External authentication of certificates

Certificates are used to establish secure, trusted connections to the CMM and from the CMM to other servers.

For an application initiating a connection to trust the server that it is connecting to, it must have in its trust store a copy of either the server certificate or the certificate of the Certificate Authority (CA) that signed the server certificate. The CMM has a CA that signs certificates for the LDAP, HTTPS, and CIM servers of all systems management processors in a Flex System chassis. Some compute nodes, such as the x240 M5 compute node, can also create certificates that can be imported by the CMM. See the Integrated Management Module (IMM) documentation for your compute node for information and instructions.

You can create trust between your web browser and the HTTPS servers on the management processors in the chassis by importing the CA certificate into your web browser. Additionally, when you work with an external LDAP server, you can use the CMM web interface or CLI to configure either non-mutual (server only) or mutual certificate authentication.

The CA certificate in each Lenovo Flex System chassis is unique. You download CA certificates through the primary CMM in each chassis using the CMM web interface or CLI.

The following illustration shows the certificate download window.

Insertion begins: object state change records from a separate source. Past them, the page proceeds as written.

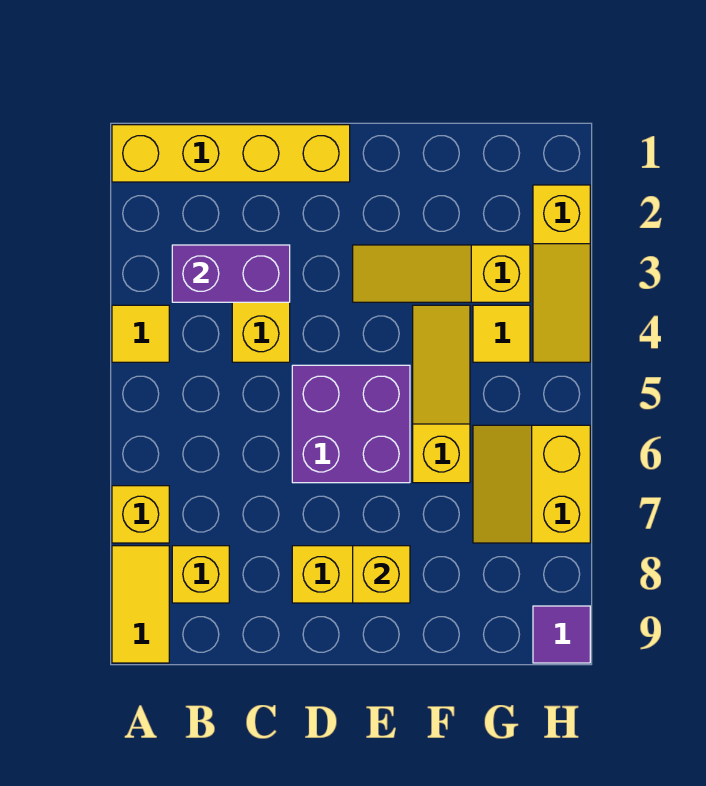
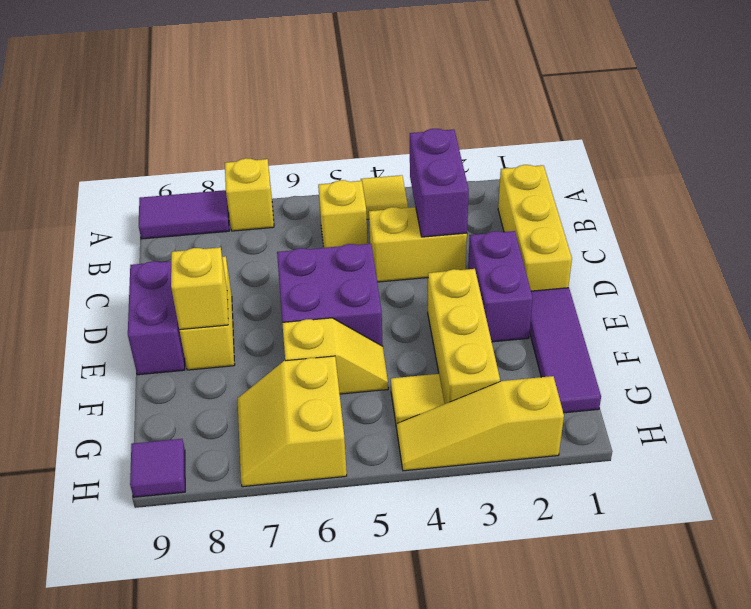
yellow 1x4 brick [112,125,350,182] -> yellow 1x3 brick [498,165,572,291]
yellow 1x2 tile [112,546,169,663] -> purple 1x2 tile [139,190,229,239]
yellow 1x1 brick [172,546,229,603] -> yellow 1x1 brick moved to [318,180,368,248]
none -> purple 1x2 brick [468,231,533,342]
none -> purple 1x2 brick [128,261,185,375]
none -> purple 1x3 tile [530,288,601,413]
yellow 1x3 slope [353,245,530,302] -> yellow 1x3 brick [428,269,500,404]
yellow 1x3 slope [413,305,470,483] -> yellow 1x2 slope [282,318,388,394]
yellow 2x2 slope [473,425,590,543] -> yellow 2x2 slope turned to [238,356,347,487]

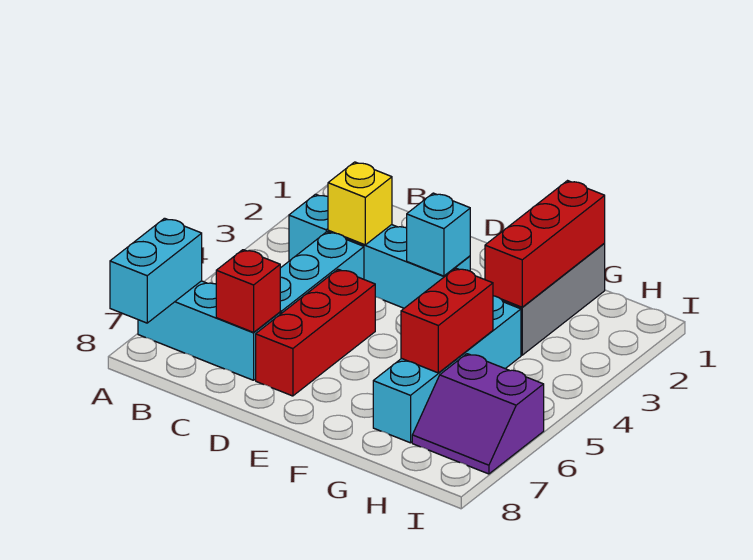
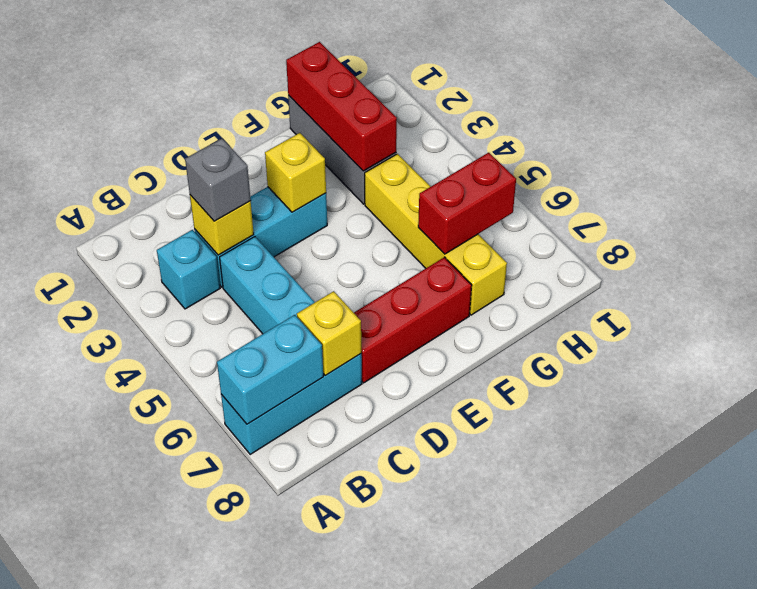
cyan 1x2 brick [110,218,202,323] -> cyan 1x2 brick turned to [217,315,323,424]
none -> grey 1x1 brick [185,138,251,221]
red 1x1 brick [216,250,280,332] -> yellow 1x1 brick [297,291,361,376]
red 1x3 brick [256,269,375,396] -> red 1x3 brick turned to [354,257,472,383]
cyan 1x1 brick [407,193,470,276] -> yellow 1x1 brick [265,133,326,212]
cyan 1x4 brick [373,296,521,443] -> yellow 1x4 brick [365,154,507,315]
red 1x2 brick [401,268,493,373] -> red 1x2 brick turned to [418,153,516,254]
purple 2x2 slope [412,354,544,474] -> none

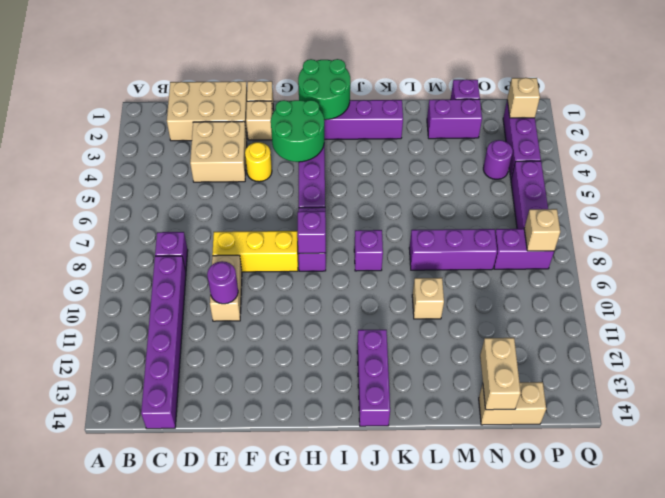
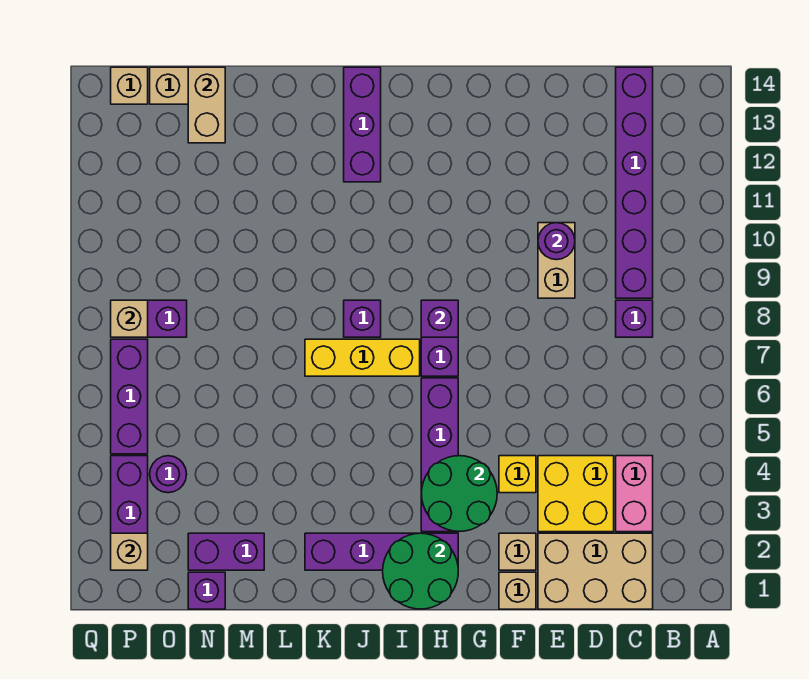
none -> pink 1x2 brick [616,456,653,532]
tan 2x2 brick [190,121,247,182] -> yellow 2x2 brick [538,456,614,532]
yellow 1x3 brick [213,231,298,272] -> yellow 1x3 brick moved to [305,339,420,376]
yellow 1x1 round brick [245,142,272,182] -> yellow 1x1 brick [499,456,536,493]
purple 1x3 brick [409,229,497,270] -> none
tan 1x1 brick [412,278,444,319] -> tan 1x1 brick moved to [111,67,148,104]

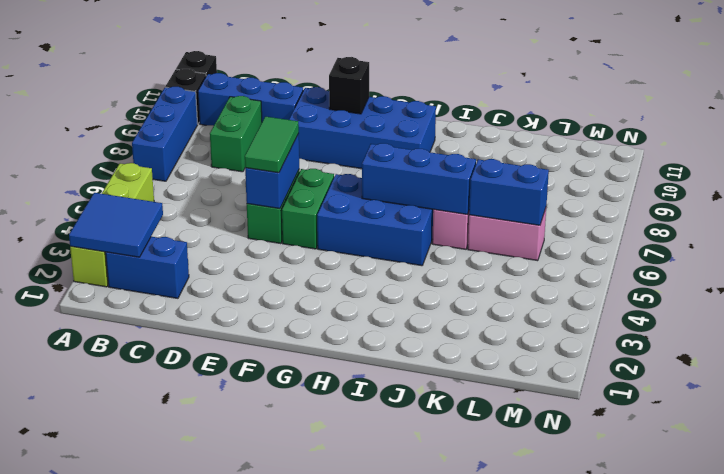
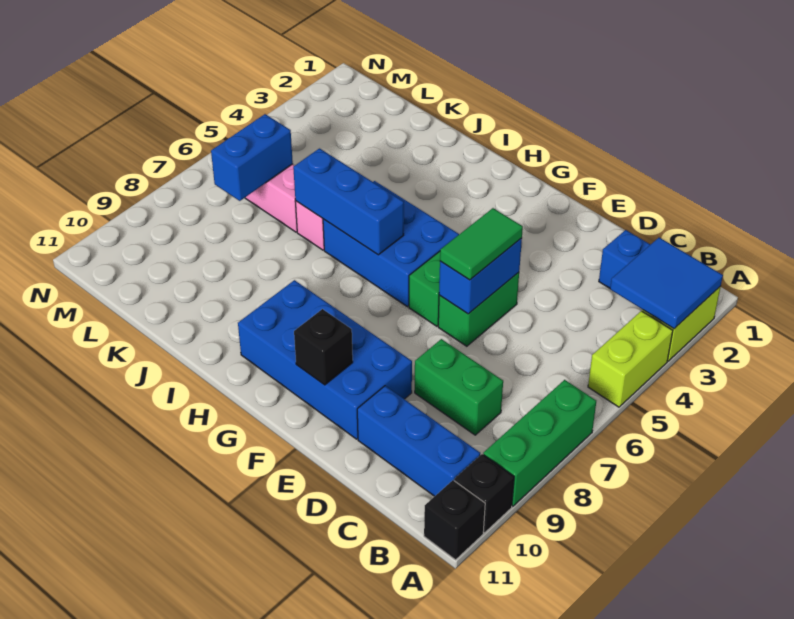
blue 1x3 brick [132,87,198,181] -> green 1x3 brick [483,380,596,506]
green 1x2 brick [210,96,262,172] -> green 1x2 brick turned to [415,339,503,435]
blue 1x2 brick [469,159,549,225] -> blue 1x2 brick turned to [211,114,293,201]

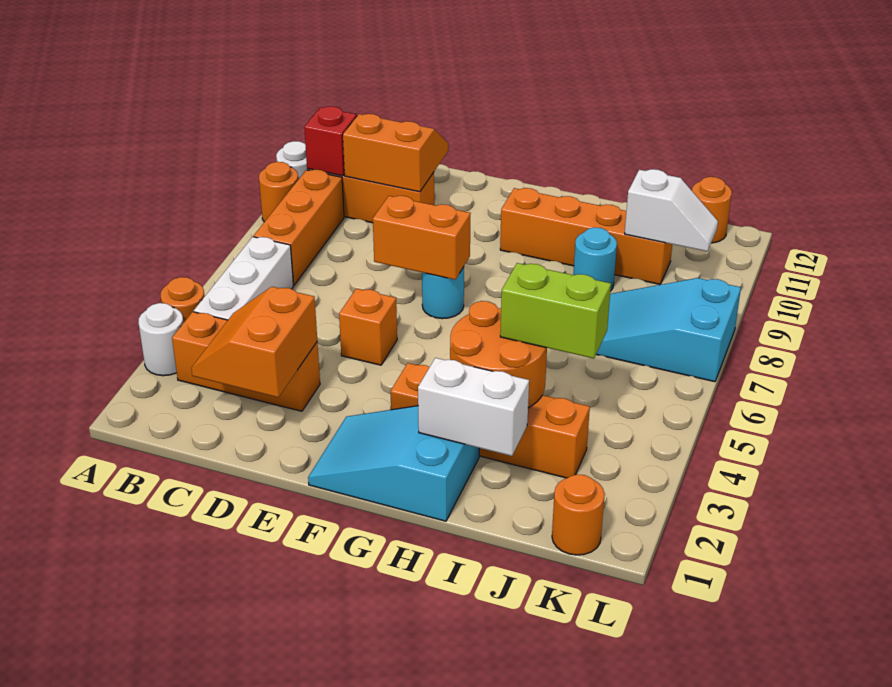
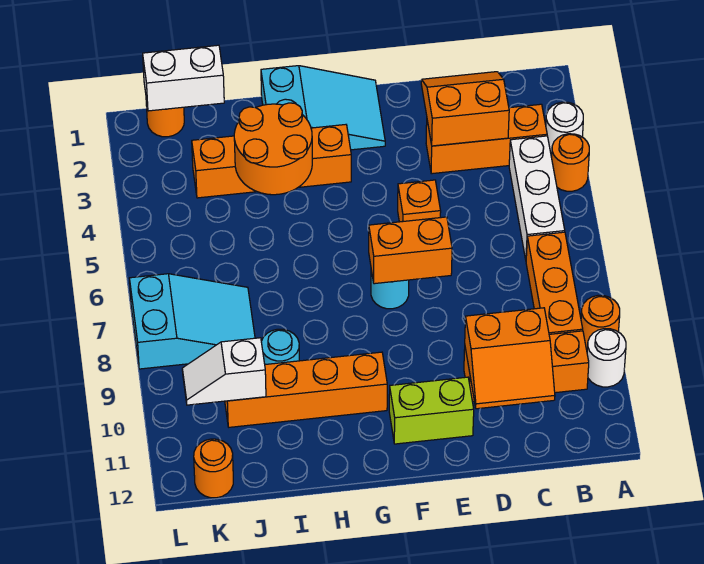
red 1x1 brick [304,106,357,176] -> none
orange 2x2 slope [191,287,317,397] -> orange 2x2 slope turned to [421,72,509,146]
white 1x2 brick [418,358,529,456] -> white 1x2 brick moved to [143,45,224,111]
lime 1x2 brick [500,263,611,359] -> lime 1x2 brick moved to [389,377,474,444]

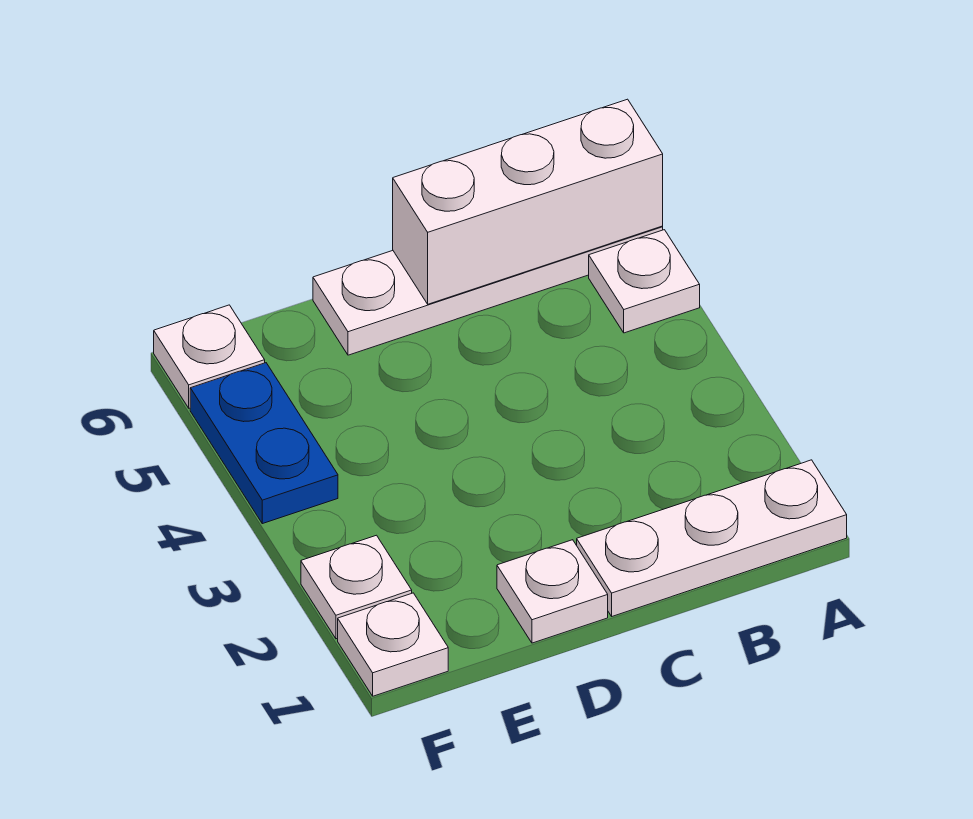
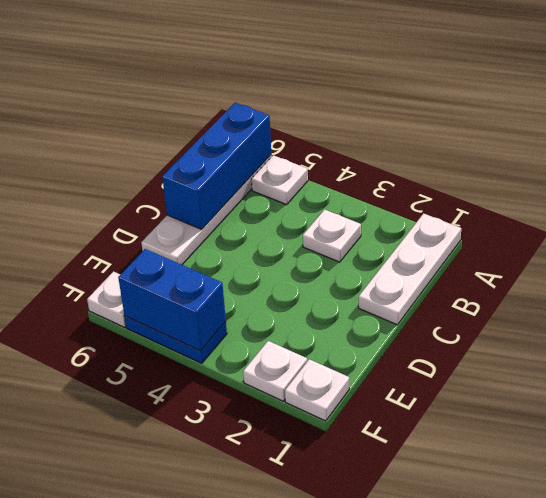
white 1x3 brick [393,99,663,304] -> blue 1x3 brick [162,103,271,229]
white 1x1 plate [497,540,608,643] -> white 1x1 plate moved to [303,210,361,262]
none -> blue 1x2 brick [118,249,226,351]

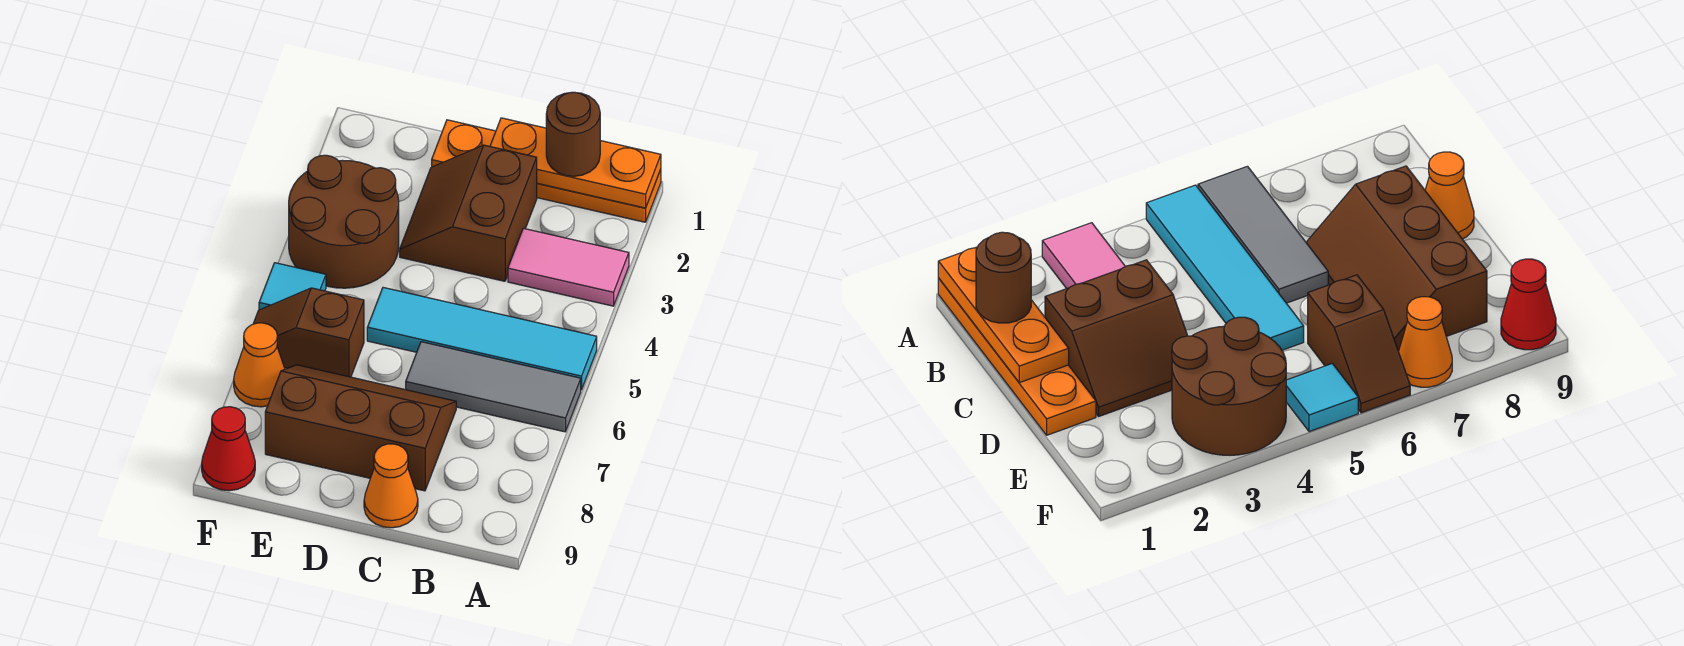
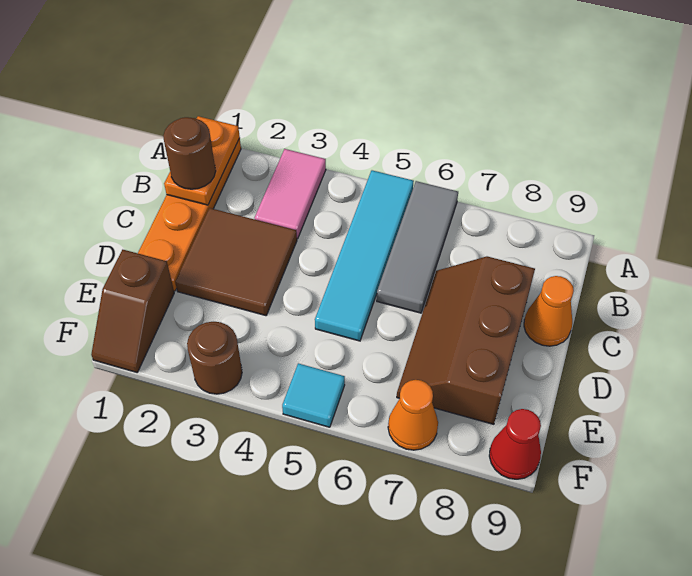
orange 1x3 plate [490,118,661,208] -> orange 1x2 plate [164,116,240,205]
brown 2x2 slope [400,145,537,281] -> brown 2x2 tile [175,208,297,316]
brown 2x2 round brick [289,155,399,288] -> brown 1x1 round brick [187,322,242,394]
brown 1x2 slope [253,288,364,377] -> brown 1x2 slope moved to [91,250,174,372]

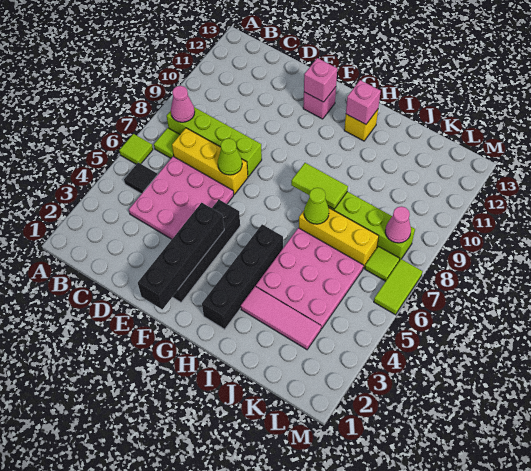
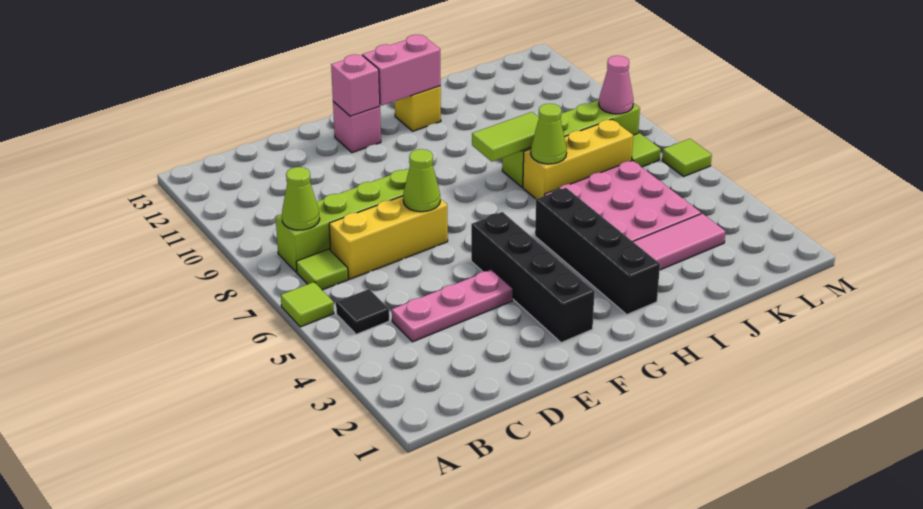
pink 1x1 cone [171,86,195,122] -> lime 1x1 cone [282,167,320,230]
pink 3x3 plate [129,157,234,239] -> pink 1x3 plate [392,270,513,342]
black 1x4 brick [138,203,224,309] -> none
pink 1x1 brick [346,80,381,124] -> pink 1x2 brick [362,35,441,106]
lime 1x2 tile [374,259,423,315] -> lime 1x1 tile [662,139,712,176]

Illustration showing screen capture of the certificate download window

After you download each CA certificate, you should import it into your web browser, so that the web browser will trust websites that have a certificate signed by the CA. If there are multiple users who will access the management processors in the Flex System chassis, you can share the CA certificates with the other users. You can share certificates via email or through any other file sharing mechanism. Each user that receives a CA certificate must also import it into their web browser. If your organization has a process for pushing trusted authority certificates to users, you can also use that process.

To import a CA certificate into your web browser, complete the following steps:

  1. Go to the area in your web browser where you configure web browser options and settings.
  2. Locate and select managing certificates. In some web browsers, this selection is in the Content page or in the Encryption page on the Advanced page.
  3. If you have old certificates that are related to this chassis, you should remove, delete, or distrust them, especially if you are experiencing errors relating to certificates. Check all tabs in the certificate page and remove all certificates related to this chassis. The "Issued by" field, if displayed, will indicate the chassis ID and time that the certificate was issued, in the form "CA for chassis_uuid, time_stamp." For browsers where certificates are grouped in a tree structure by organization name, you will find the certificates in the "Generated by Firmware" section.
  4. Import the CA certificate as a root authority certificate (not as a server certificate, intermediate authority, or other software device). Importing the CA certificate in this way might require that you are on the Authorities page before clicking Import and that you select a particular trusted root certificate store from the import wizard. During the import process, when asked to select the file that you want to import, you might need to change the file type to "All Files" to see the file that you want to import. If you are asked why you want to trust the certificate, choose the option that trusts the CA for identifying websites. Select OK or Close in all the pages you opened. If you are importing the CA certificate from more than one chassis, repeat this step for the CA certificates from each chassis.
  5. Close your web browser and re-open it to make sure that these changes take effect.

If you change a CA certificate, you must download the new certificate and import it into your web browser, Lenovo XClarity Administrator, the Certificate Trust Store of your Flex System Manager management software, into any Lenovo Systems Director servers that might be in your network, and into any external LDAP servers that might be configured for mutual authentication (see Importing an LDAP certificate with mutual authentication for information and instructions). This applies for all activities that can change a CA certificate such as manual changes or resetting the CMM to defaults.

If your web browser advises you that a connection is untrusted or a security certificate is invalid, or has any other issue that indicates a certificate exception issue relating to a certificate exception, follow the process given above to download and import the CA certificate, making sure to clear all old certificates from the chassis on all tabs in the certificate pages. You can also try clearing the browser cache and follow other instructions that might be suggested by the documentation for your web browser. Since some certificate issues impact only certain web browsers, you might be able to correct the condition by switching to a different web browser.

See Flex System Manager management node information center page for additional information about troubleshooting certificate issues with your browser.